Reuters corroborates this GoozNews post last week suggesting investors will be getting less information when the Food and Drug Administration eliminates its "approvable" or "non-approvable" label on letters sent to firms whose experimental drugs do not yet meet new drug approval requirements. The news analysis claims "the new process could prompt more shareholder lawsuits, if companies disclose little about the FDA responses."

Not to worry, Alan Goldhammer of the Pharmaceutical Research and Manufacturers Association told the news agency. Drugmakers "have been fairly transparent when they get these letters (about) what the letters mean," he said. Oh really? Then what about Schering-Plough's 447-word press release on the FDA's rejection of sugammadex, which contained all of six words ("primarily related to hypersensitivity/allergic reactions") on the agency's reasoning. Or all of the other examples offered on the Forbes Magazine website, which broke the story?

If the FDA cannot release these letters because it is prohibited from doing so by Congress, and the companies won't release these letters, then it is time for the Securities and Exchange Commission to act. This information materially affects share prices, and that means it must be disclosed to investors. This is one case where shareholder interests and public health are clearly aligned.

Comments

Not only does the contents of the letters need to be released but Congress really needs to specify what goes into these letters.

I have seen a number of these letters and even if they were to be released they are typically written in such a way so as to be misleading.

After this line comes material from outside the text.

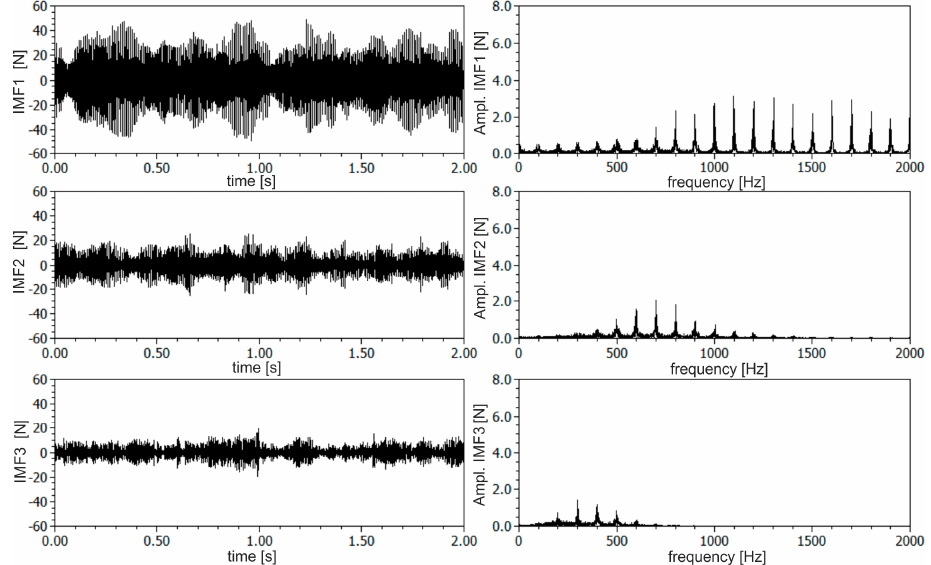
Figure 6. The first three components and their amplitude spectra extracted from the resultant force F xy for stable machining (based on the theoretical SLD), a p = 0.5 mm, n = 6000 rpm.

Congress needs to specify that:

1. Deficiencies need to be categorized into major (i.e. precludes approval and extensive additional work needs to be done (estimated > 6 months) and the deficiencies are so great that they may not be able to be overcome. Moderate a resubmission within 6 months is possible. Minor only further negotiations over labeling are needed (should be resolvable within 2 months).

2. They must state whether each deficiencies relate to A. Efficacy or B. Safety and spell out precisely what the deficiency is.

3. Each deficiency must state exactly which section down to the specific clause of the Food Drug and Cosmetics Act precludes approval and the specific reason(s) (for that particular drug) and the clause itself must be explicitly spelled outin the letter.

4. The letter must spell out exactly what needs to be done to address each deficiency.

5. Each primary reviewer and review discipline has final signoff on it's area of review and shall prepare it's section of the letter with no override or editting from the clinical division or(as they aren't qualified). Also since reviews are crossdisciplinary a review discipline (e.g. medical or clinical pharmacology or statistics or chemistry or toxicology) may specify deficiencies in another area that impacts them but they may not override and minimize deficiencies identified by another review division.

All supervisory signoffs must explicitly agree or disagree with reviewers and if they disagree a memo to the file from the disvision director (not the team leader) must be included with justification(s) for disagreement. Plus reviewers must have a chance for rebutal.

All of this must be publicly available, including the original reviews and all documents, letters, and communications.

Salmon

Have you submitted these suggestions to Congressional oversight committees? If current law prohibits FDA from releasing pertinent information--the laws can and should be rewritten. Despite the alignment (in this case) of shareholder interests and public health, those who oversee our regulators need to do their jobs and empower regulators to operate in the best interest of CONSUMERS (patients)--not corporations.